Quando a reforma sobre o consumo foi ventilada, especialistas apontavam para a necessidade de que ela tivesse o mínimo de exceções. Mas, durante a tramitação no Congresso, foram incorporadas diversas exceções e benefícios fiscais que não estavam previstos inicialmente.
Setores como educação, saúde, medicamentos, transporte coletivo de passageiros, produtos de higiene pessoal e limpeza, e produtos agropecuários obtiveram uma redução de 60% na carga tributária. Além disso, foi estabelecida a isenção total dos impostos sobre os itens da cesta básica nacional, o que beneficia a todos, ricos e pobres.
Resultado: projeta-se a maior alíquota de IVA do mundo para nós, brasileiros pagarmos. Ela se tornou maior na medida em que os benefícios foram sendo concedidos a setores, tanto empresariais quanto de influência.

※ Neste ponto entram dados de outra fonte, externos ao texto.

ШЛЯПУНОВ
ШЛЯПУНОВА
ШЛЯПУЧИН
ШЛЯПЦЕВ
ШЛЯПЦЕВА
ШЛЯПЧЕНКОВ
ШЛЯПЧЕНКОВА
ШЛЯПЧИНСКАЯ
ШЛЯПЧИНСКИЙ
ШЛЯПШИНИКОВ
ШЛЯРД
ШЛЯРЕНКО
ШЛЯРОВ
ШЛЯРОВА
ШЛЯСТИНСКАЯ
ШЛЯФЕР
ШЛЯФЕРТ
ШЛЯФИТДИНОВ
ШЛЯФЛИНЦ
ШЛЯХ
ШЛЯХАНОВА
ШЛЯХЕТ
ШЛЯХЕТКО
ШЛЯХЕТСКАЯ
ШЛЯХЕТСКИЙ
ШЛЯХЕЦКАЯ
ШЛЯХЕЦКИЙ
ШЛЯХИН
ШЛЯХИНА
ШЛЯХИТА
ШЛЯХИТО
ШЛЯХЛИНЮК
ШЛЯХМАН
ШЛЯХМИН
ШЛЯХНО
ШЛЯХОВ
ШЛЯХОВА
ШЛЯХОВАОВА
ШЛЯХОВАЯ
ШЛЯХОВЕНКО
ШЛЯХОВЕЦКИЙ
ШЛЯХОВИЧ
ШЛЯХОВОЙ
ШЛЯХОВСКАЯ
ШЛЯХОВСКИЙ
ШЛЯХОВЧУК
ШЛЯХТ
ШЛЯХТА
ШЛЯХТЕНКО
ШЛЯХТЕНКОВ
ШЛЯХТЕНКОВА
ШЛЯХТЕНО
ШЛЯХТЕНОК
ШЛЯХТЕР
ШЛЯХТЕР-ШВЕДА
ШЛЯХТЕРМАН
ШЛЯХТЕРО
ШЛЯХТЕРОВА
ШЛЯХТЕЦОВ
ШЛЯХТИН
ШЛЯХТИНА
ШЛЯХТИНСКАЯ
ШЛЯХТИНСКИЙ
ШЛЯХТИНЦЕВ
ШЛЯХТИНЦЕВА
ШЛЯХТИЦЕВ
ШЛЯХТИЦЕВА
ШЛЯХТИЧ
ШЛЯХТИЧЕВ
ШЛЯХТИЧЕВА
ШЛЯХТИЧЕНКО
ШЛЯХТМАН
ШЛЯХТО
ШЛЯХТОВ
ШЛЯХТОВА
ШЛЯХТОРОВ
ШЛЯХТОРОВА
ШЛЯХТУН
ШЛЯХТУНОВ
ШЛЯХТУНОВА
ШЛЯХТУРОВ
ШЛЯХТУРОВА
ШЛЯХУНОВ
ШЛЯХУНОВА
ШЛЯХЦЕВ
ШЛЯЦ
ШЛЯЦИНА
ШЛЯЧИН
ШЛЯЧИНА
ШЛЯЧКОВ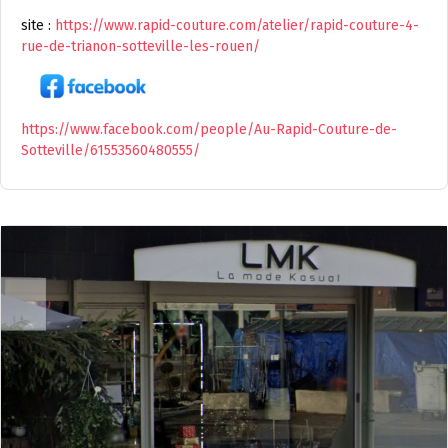
site :
https://www.rapid-couture.com/atelier/rapid-couture-4-
rue-de-trianon-sotteville-les-rouen/
https://www.facebook.com/people/Au-Rapid-Couture-de-
Sotteville/61553560480555/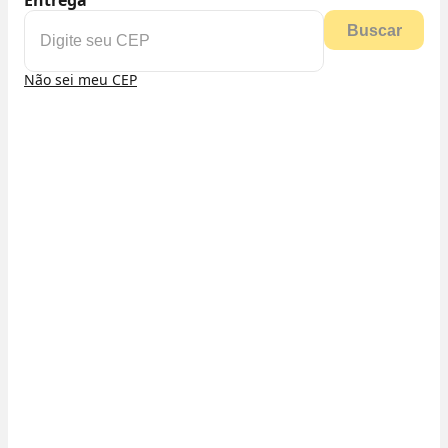
Entrega
Buscar
Não sei meu CEP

Agora, o governo acaba de entregar o projeto de reforma do Imposto de Renda que, do ponto de vista da progressividade tributária, até que não é ruim. Mas contém algumas armadilhas. Uma delas é vincular a faixa de isenção do imposto a um valor fixo (5 mil) sem a garantia de que será atualizada anualmente. Basta ver a defasagem atual da tabela de descontos para mensurar o futuro desta isenção.
Mas não nos iludamos. Os mais ricos têm como interferir no processo através de seus lobbies. Não por outra razão o presidente da Câmara já sinalizou que “o Congresso fará modificações na proposta”. Sim, é trabalho do Congresso analisar e, se preciso, melhorar uma proposta do governo. Mas a dúvida é inquietante, melhorar para quem?